DATA FOR PROCESSING:
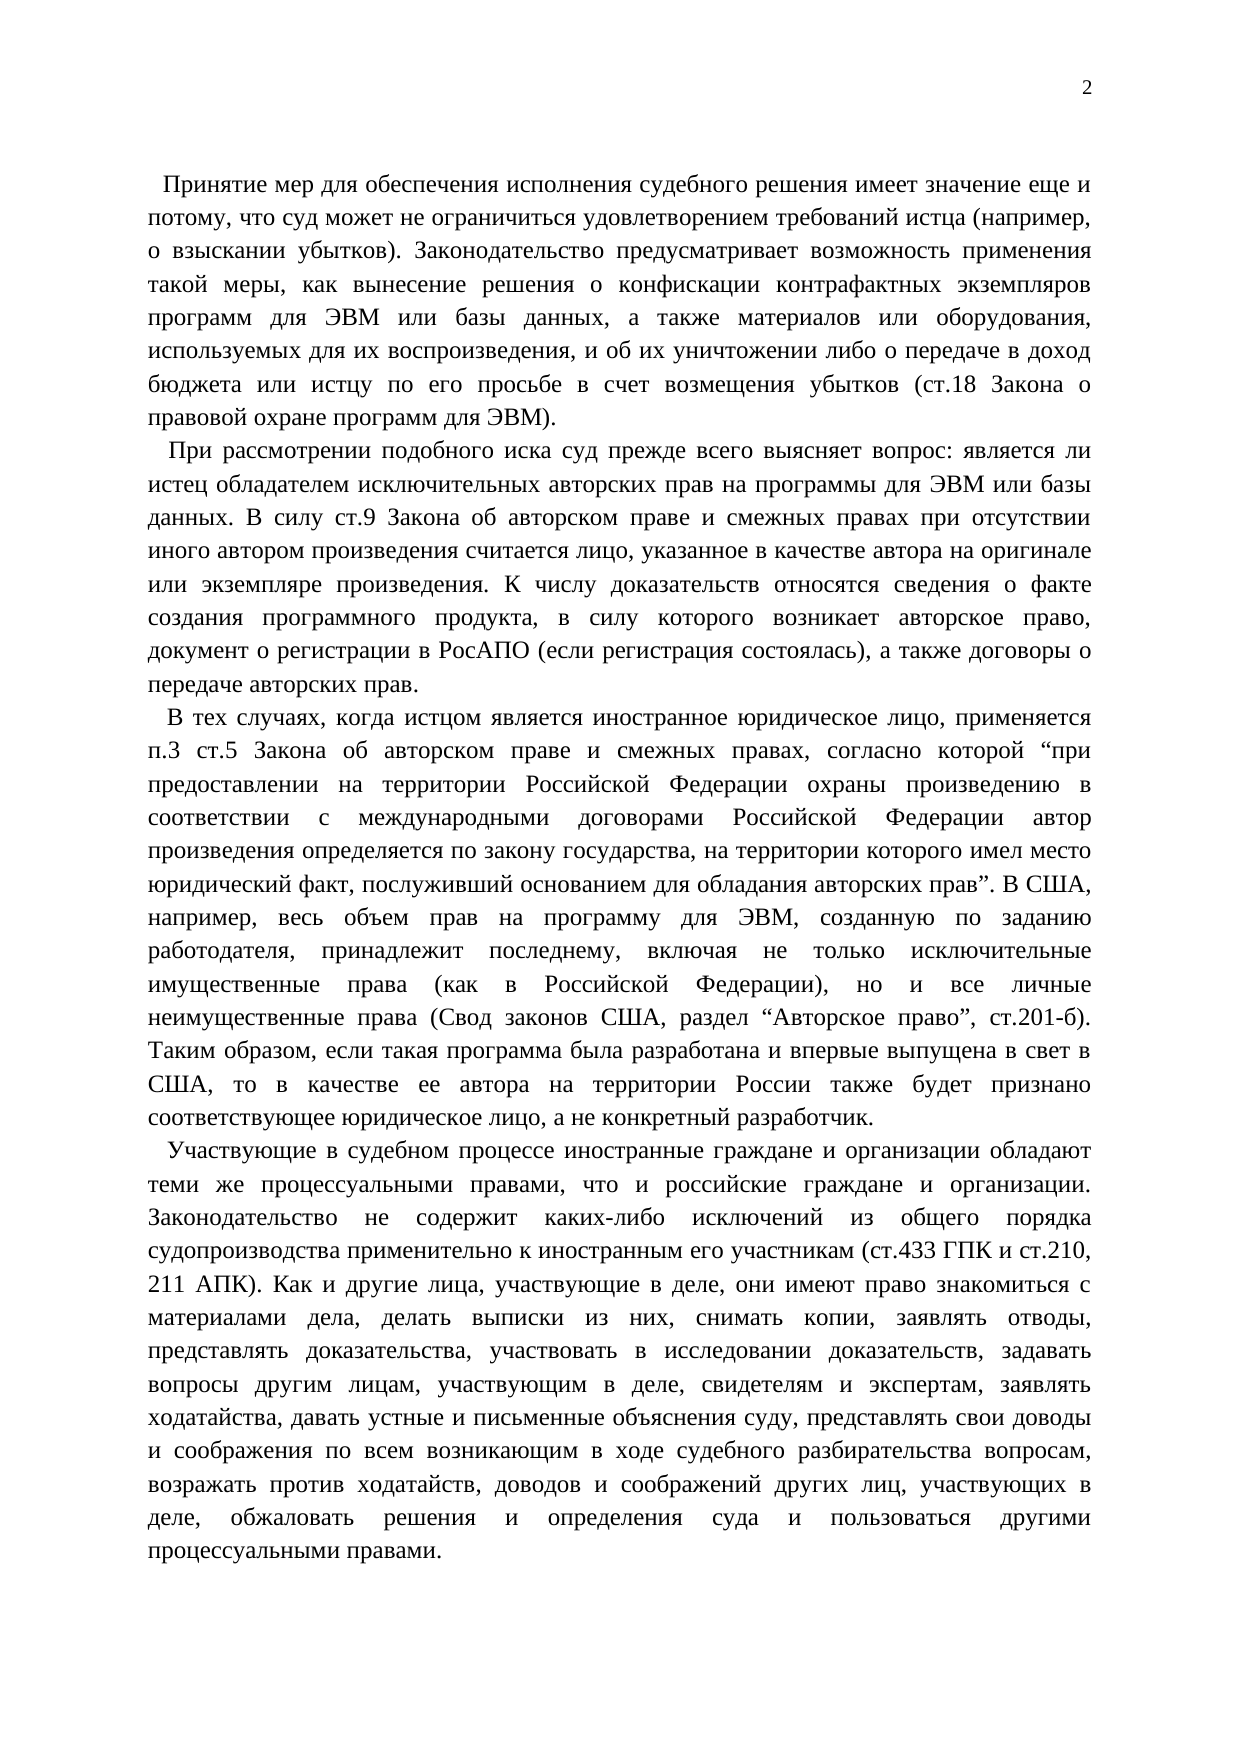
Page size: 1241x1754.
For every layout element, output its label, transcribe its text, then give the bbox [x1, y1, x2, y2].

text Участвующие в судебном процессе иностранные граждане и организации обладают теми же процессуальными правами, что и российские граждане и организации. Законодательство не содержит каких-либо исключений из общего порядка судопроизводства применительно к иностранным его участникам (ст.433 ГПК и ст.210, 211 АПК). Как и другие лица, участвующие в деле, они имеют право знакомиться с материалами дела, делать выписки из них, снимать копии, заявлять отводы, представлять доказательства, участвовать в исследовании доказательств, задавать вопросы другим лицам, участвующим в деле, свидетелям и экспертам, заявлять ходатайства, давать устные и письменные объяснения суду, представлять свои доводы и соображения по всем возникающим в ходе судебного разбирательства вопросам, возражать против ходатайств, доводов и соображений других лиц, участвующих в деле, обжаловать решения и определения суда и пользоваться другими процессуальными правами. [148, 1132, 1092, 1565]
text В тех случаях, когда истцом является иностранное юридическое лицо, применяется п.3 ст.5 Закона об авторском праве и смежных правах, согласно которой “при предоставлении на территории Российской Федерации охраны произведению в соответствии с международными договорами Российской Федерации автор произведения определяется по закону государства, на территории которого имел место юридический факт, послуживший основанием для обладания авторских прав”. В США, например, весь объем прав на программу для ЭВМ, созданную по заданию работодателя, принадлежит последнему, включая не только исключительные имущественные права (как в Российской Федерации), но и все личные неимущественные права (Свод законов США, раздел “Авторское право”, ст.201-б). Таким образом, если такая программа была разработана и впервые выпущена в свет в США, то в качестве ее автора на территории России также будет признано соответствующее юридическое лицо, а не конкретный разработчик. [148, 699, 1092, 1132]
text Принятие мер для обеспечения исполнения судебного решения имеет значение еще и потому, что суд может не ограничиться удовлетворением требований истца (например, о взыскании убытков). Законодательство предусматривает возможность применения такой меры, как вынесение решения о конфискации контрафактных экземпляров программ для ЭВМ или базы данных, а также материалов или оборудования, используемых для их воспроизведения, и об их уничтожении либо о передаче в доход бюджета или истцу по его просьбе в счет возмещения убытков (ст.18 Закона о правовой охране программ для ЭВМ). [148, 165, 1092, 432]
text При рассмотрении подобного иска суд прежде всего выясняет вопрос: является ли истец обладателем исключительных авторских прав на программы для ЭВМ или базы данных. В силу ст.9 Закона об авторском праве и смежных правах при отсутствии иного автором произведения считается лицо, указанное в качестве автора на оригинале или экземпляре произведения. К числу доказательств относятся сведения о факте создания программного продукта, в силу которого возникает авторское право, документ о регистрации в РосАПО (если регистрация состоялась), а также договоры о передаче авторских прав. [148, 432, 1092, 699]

WORK TASK:
Reproduce all the records verbatim, excluding images.

REPLY TO THE EXERCISE:
Page size: 1241x1754.
For every layout element, output its label, transcribe its text, then give the bbox [x1, y1, x2, y2].

text Участвующие в судебном процессе иностранные граждане и организации обладают теми же процессуальными правами, что и российские граждане и организации. Законодательство не содержит каких-либо исключений из общего порядка судопроизводства применительно к иностранным его участникам (ст.433 ГПК и ст.210, 211 АПК). Как и другие лица, участвующие в деле, они имеют право знакомиться с материалами дела, делать выписки из них, снимать копии, заявлять отводы, представлять доказательства, участвовать в исследовании доказательств, задавать вопросы другим лицам, участвующим в деле, свидетелям и экспертам, заявлять ходатайства, давать устные и письменные объяснения суду, представлять свои доводы и соображения по всем возникающим в ходе судебного разбирательства вопросам, возражать против ходатайств, доводов и соображений других лиц, участвующих в деле, обжаловать решения и определения суда и пользоваться другими процессуальными правами. [148, 1132, 1092, 1565]
text В тех случаях, когда истцом является иностранное юридическое лицо, применяется п.3 ст.5 Закона об авторском праве и смежных правах, согласно которой “при предоставлении на территории Российской Федерации охраны произведению в соответствии с международными договорами Российской Федерации автор произведения определяется по закону государства, на территории которого имел место юридический факт, послуживший основанием для обладания авторских прав”. В США, например, весь объем прав на программу для ЭВМ, созданную по заданию работодателя, принадлежит последнему, включая не только исключительные имущественные права (как в Российской Федерации), но и все личные неимущественные права (Свод законов США, раздел “Авторское право”, ст.201-б). Таким образом, если такая программа была разработана и впервые выпущена в свет в США, то в качестве ее автора на территории России также будет признано соответствующее юридическое лицо, а не конкретный разработчик. [148, 699, 1092, 1132]
text Принятие мер для обеспечения исполнения судебного решения имеет значение еще и потому, что суд может не ограничиться удовлетворением требований истца (например, о взыскании убытков). Законодательство предусматривает возможность применения такой меры, как вынесение решения о конфискации контрафактных экземпляров программ для ЭВМ или базы данных, а также материалов или оборудования, используемых для их воспроизведения, и об их уничтожении либо о передаче в доход бюджета или истцу по его просьбе в счет возмещения убытков (ст.18 Закона о правовой охране программ для ЭВМ). [148, 165, 1092, 432]
text При рассмотрении подобного иска суд прежде всего выясняет вопрос: является ли истец обладателем исключительных авторских прав на программы для ЭВМ или базы данных. В силу ст.9 Закона об авторском праве и смежных правах при отсутствии иного автором произведения считается лицо, указанное в качестве автора на оригинале или экземпляре произведения. К числу доказательств относятся сведения о факте создания программного продукта, в силу которого возникает авторское право, документ о регистрации в РосАПО (если регистрация состоялась), а также договоры о передаче авторских прав. [148, 432, 1092, 699]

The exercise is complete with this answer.